For each detected log file, the log gather agent will send each chunk, one by one, to the integrator. The log file can then be reconstructed. For example, if %TEMP%\test.log is 2.5KB in size, then 3 eventAgentEvent events will be sent, each such event will have the type agentMessage, and inside the LogGatherEvent, the Header.EventType field will be lgtEventData. For each of these events, the FileName will be %TEMP%\test.log, and the Data field will contain the actual log data.

Remediation Tool

These are sent by remediation tools (tag INTRO_AGENT_TAG_REMEDIATION_TOOL or INTRO_AGENT_TAG_REMEDIATION_TOOL_LINUX). The remediation tool must be injected by the integrator (HVI does not inject this by itself).

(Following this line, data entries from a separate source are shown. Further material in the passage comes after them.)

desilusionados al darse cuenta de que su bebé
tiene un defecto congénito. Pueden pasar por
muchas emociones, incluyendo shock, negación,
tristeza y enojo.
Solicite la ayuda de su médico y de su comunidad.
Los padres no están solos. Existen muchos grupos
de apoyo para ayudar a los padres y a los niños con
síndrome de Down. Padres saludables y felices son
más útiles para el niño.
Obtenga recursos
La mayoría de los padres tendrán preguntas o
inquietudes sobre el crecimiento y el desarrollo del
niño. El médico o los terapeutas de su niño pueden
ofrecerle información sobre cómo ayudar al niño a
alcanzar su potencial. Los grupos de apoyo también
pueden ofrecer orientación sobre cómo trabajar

Depending on AGENT_REM_EVENT.AGENT_REM_EVENT_HEADER.EventType, the substructures must be interpreted accordingly and identify various remediation events:

  • EventType == remEventStart → StartEvent
  • EventType == remEventDetection → DetectionEvent
  • EventType == remEventDisinfection → DisinfectionEvent
  • EventType == remEventProgress → ProgressEvent
  • EventType == remEventReboot → RebootEvent
  • EventType == remEventFinish → FinishEvent

The Version field of the Header substructure must be equal to :code`REM_EVENT_VERSION`, and the Size field must be equal to :code`REM_EVENT_SIZE`. Usually, the sequence of events for the remediation process will be: remEventStart → [ remEventDetection| remEventDisinfection| remEventProgress ] → [ remEventReboot ] → remEventFinish.


  • The injected files will always be located inside %SystemDir% on Windows, and / on Linux, since the initial bootstrap agent runs inside the context of the SYSTEM/root user.
  • The injected processes will usually run under the SYSTEM/root user, so care must be taken to avoid vulnerabilities that may allow for privilege escalation. The caller can select another process as a parent, in which case the process will inherit the same user.
  • The injection process is asynchronous - the file or process may have not been injected when the injection functions return.
  • In the case of injected files, the file will never be deleted by HVI or any built-in agent component.
  • In the case of processes, the executable file will be deleted by the HVI built-in bootstrap agent after the process finishes execution.
  • Messages sent by the injected agents after an Introcore reload may be ignored, if the agent tag is not known.
  • The injection mechanism does not check in any way if a file with the same name as the agent file/process already exists! Make sure you do not use names that may already exist in the %system% folder, otherwise they will be overwritten!